Он скрещивает руки на груди и фыркает.
— Люди не меняются.
— Пятьдесят на пятьдесят, — Майя смахивает слёзы и смотрит на него, широко улыбаясь. Солнце тёплыми лучами играется в светлых волосах, как свет уличных фонарей игрался на лице Сан Чхоля. — Слишком сложная тема, забей. Знаешь, с одним поцелуем не откроется великая история вечной любви… Поцелуи — это вообще не настолько важно.
Соуши передёргивает от верно подобранных слов — неужели она мысли умеет читать? — и от некстати вернувшихся образов. Он активно запивал их до утра и агрессивно отгонял в течение дня, а теперь — вспомнились, как будто и не было никаких попыток забыть.
Его. Его забыть.
Это возможно?
— …надеюсь, что да, — шепчет Соуши.
— Что?
Он вздрагивает. Майя посмеивается и лучезарно улыбается, словно готова вырвать ему сердце, и ей такой — светлой, радостной, открытой и по-хорошему змеиной — Соуши не смеет рассказать о том, что внутри, помимо чувств к ней, вспыхнули пожаром чувства к парню. Да ещё к какому. К ублюдку.
Два сапога пара. Он закатывает глаза.
— Ничего. Мне вынести мусор?
~
Сан Чхоль сплёвывает кровь. Вообще-то Соуши — хороший мальчик, а шрам — пережиток прошлого, не заставляющий его бить людей.
Но с этим ублюдком всё иначе. Всё не так.
Сан Чхоль сидит на земле, вид у него потрёпанный, вымотанный, а взгляд не меняется — нахальный, наполненный вызовом. Пронизывающий насквозь ядовитыми спицами. Хочется выколоть ему глаза, под которыми пролегли тени. А подбородок-то задирает. В какую бы грязь ни упал, как бы ни облажался — не теряет гордости.
— Тебе понравилось, — он облизывает губы, впиваясь в них зубами, и Соуши следит за этим действием, словно загипнотизированный. Руки немеют. Кончики пальцев покалывает. Жарко. — Ты хочешь ещё.
Выражение победы на лице Сан Чхоля идеально гармонирует с выражением ужаса у Соуши. Грёбаная картина маслом. Искусство. Поместить в рамочку и повесить на стену — любоваться одинокими ночами. Без сомнений, блистательный сын не менее блистательной семьи Ким наслаждался бы такой красотой с присущими ему садистскими мыслями.

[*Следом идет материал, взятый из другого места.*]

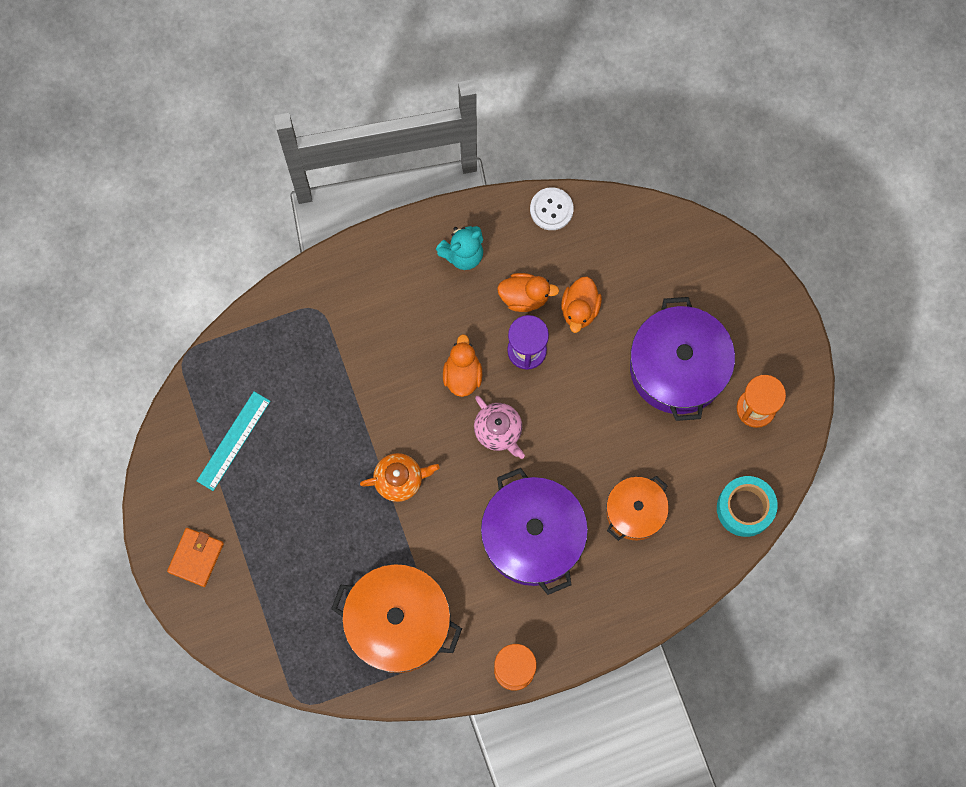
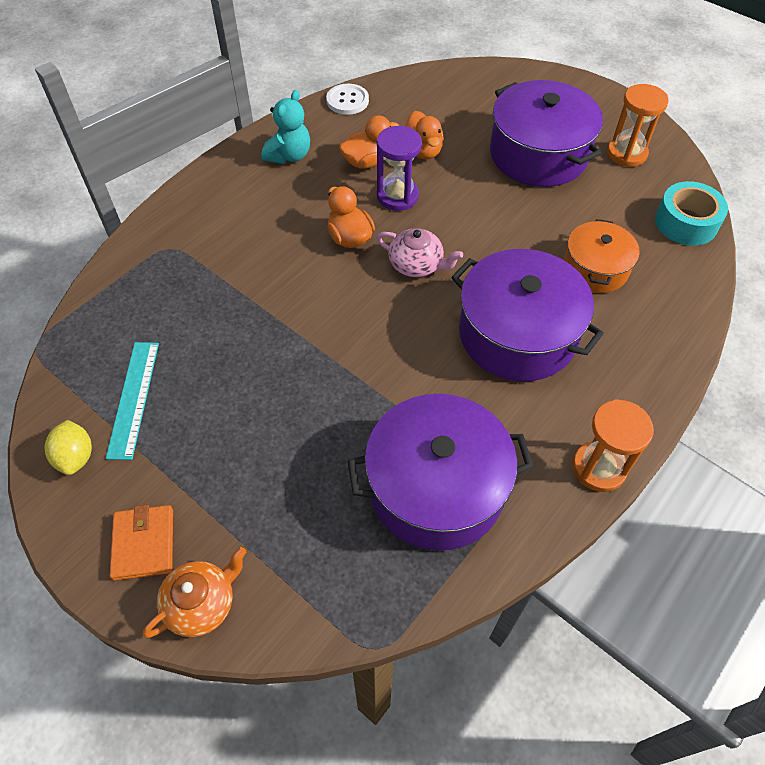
camera: 30 degrees left, 20 degrees down
(178, 468) = (76, 457): none -> yellow lemon
(398, 622) = (436, 487): orange pot -> purple pot
(399, 479) = (345, 349): orange teapot -> orange teapot (201, 603)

Соуши и противно, и... приятно?
— Блять, — шипит он, прикрывая рот ладонью. Уголки губ дёргаются в нервной улыбке.
Ему и правда понравилось.
— Знаешь, в чём проблема? В том, что это не сон, а если бы я пришёл к тебе во сне, ты был бы приветливее. Тебе было бы стыдно, и ты бы молчал об этом, боясь, что кто-то узнает о неправильности…
— Хуявельности, — перебивает Соуши. — Оставь свои высокопарные речи девчонкам.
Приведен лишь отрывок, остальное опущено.